### Problem requirements
Write out the lines below exactly, beginning at the one with "La surveillance de la maladie" and stopping after the one with "Fördergeschwindigkeiten, Siebgrößen, Kühlen"; the pictures are not copied.

Items listed in a dataset:
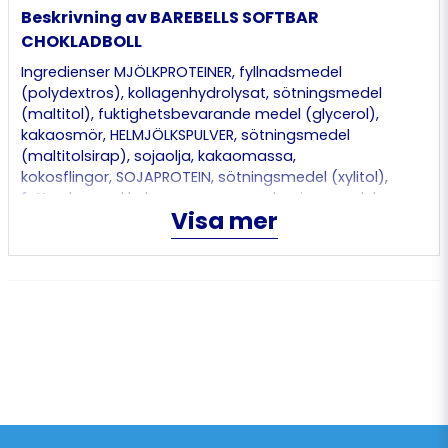
Beskrivning av BAREBELLS SOFTBAR
CHOKLADBOLL
Ingredienser MJÖLKPROTEINER, fyllnadsmedel
(polydextros), kollagenhydrolysat, sötningsmedel
(maltitol), fuktighetsbevarande medel (glycerol),
kakaosmör, HELMJÖLKSPULVER, sötningsmedel
(maltitolsirap), sojaolja, kakaomassa,
kokosflingor, SOJAPROTEIN, sötningsmedel (xylitol),
fettreducerad kakao, aromer, emulgeringsmedel
Visa mer
(SOJALECITIN, salt, sötningsmedel (sukralos). Kan
innehålla spår av SPANNMÅL SOM INNEHÅLLER GLUTEN,
JORDNÖTTER, NÖTTER och SESAMFRÖ. Proteinbar med
mjölkchokladöverdrag (30%), kokosflingor (1,8%) och
smak av chokladboll. Innehåller sötningsmedel.
Innehåller naturligt förekommande socker. Förvaring:
Förvaras torrt i rumstemperatur. Överdriven konsumtion
kan ha laxerande effekt.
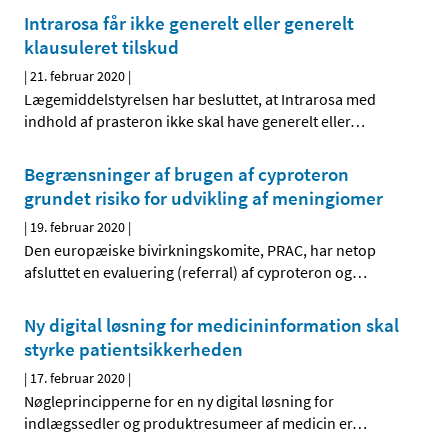
Intrarosa får ikke generelt eller generelt
klausuleret tilskud
|
21. februar 2020
|
Lægemiddelstyrelsen har besluttet, at Intrarosa med
indhold af prasteron ikke skal have generelt eller
…
Begrænsninger af brugen af cyproteron
grundet risiko for udvikling af meningiomer
|
19. februar 2020
|
Den europæiske bivirkningskomite, PRAC, har netop
afsluttet en evaluering (referral) af cyproteron og
…
Ny digital løsning for medicininformation skal
styrke patientsikkerheden
|
17. februar 2020
|
Nøgleprincipperne for en ny digital løsning for
indlægssedler og produktresumeer af medicin er
…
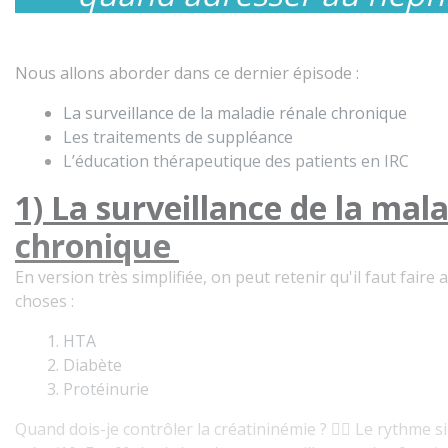
Nous allons aborder dans ce dernier épisode :
La surveillance de la maladie rénale chronique
Les traitements de suppléance
L’éducation thérapeutique des patients en IRC
1) La surveillance de la mal
chronique
En version très simplifiée, on peut retenir qu'il faut faire
choses :
HTA
Diabète
Protéinurie
Quand dois-je contrôler la créatininémie ? 👉🏻 Le rythme si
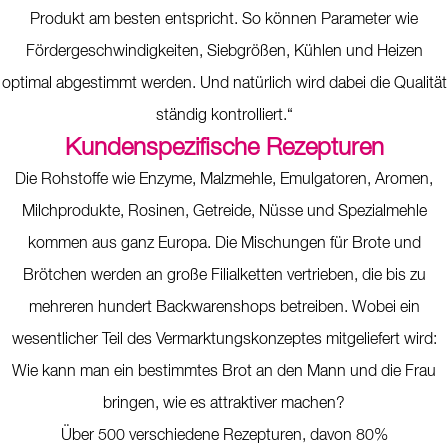
Produkt am besten entspricht. So können Parameter wie
Fördergeschwindigkeiten, Siebgrößen, Kühlen und Heizen
optimal abgestimmt werden. Und natürlich wird dabei die Qualität
ständig kontrolliert.“
Kundenspezifische Rezepturen
Die Rohstoffe wie Enzyme, Malzmehle, Emulgatoren, Aromen,
Milchprodukte, Rosinen, Getreide, Nüsse und Spezialmehle
kommen aus ganz Europa. Die Mischungen für Brote und
Brötchen werden an große Filialketten vertrieben, die bis zu
mehreren hundert Backwarenshops betreiben. Wobei ein
wesentlicher Teil des Vermarktungskonzeptes mitgeliefert wird:
Wie kann man ein bestimmtes Brot an den Mann und die Frau
bringen, wie es attraktiver machen?
Über 500 verschiedene Rezepturen, davon 80%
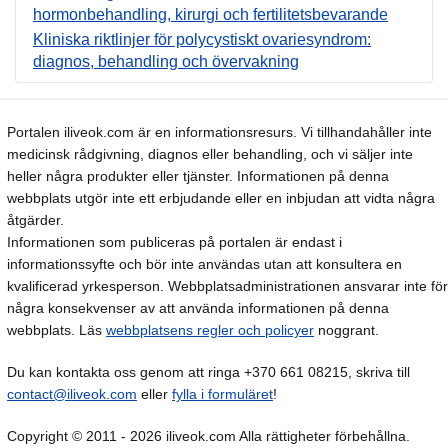
hormonbehandling, kirurgi och fertilitetsbevarande
Kliniska riktlinjer för polycystiskt ovariesyndrom:
diagnos, behandling och övervakning
Portalen iliveok.com är en informationsresurs. Vi tillhandahåller inte
medicinsk rådgivning, diagnos eller behandling, och vi säljer inte
heller några produkter eller tjänster. Informationen på denna
webbplats utgör inte ett erbjudande eller en inbjudan att vidta några
åtgärder.
Informationen som publiceras på portalen är endast i
informationssyfte och bör inte användas utan att konsultera en
kvalificerad yrkesperson. Webbplatsadministrationen ansvarar inte för
några konsekvenser av att använda informationen på denna
webbplats. Läs
webbplatsens regler och policyer
noggrant.
Du kan kontakta oss genom att ringa +370 661 08215, skriva till
contact@iliveok.com
eller
fylla i formuläret
!
Copyright © 2011 - 2026 iliveok.com Alla rättigheter förbehållna.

### Written solution
La surveillance de la maladie rénale chronique
Les traitements de suppléance
L’éducation thérapeutique des patients en IRC
1) La surveillance de la mal
chronique
En version très simplifiée, on peut retenir qu'il faut faire
choses :
HTA
Diabète
Protéinurie
Quand dois-je contrôler la créatininémie ? 👉🏻 Le rythme si
Produkt am besten entspricht. So können Parameter wie
Fördergeschwindigkeiten, Siebgrößen, Kühlen und Heizen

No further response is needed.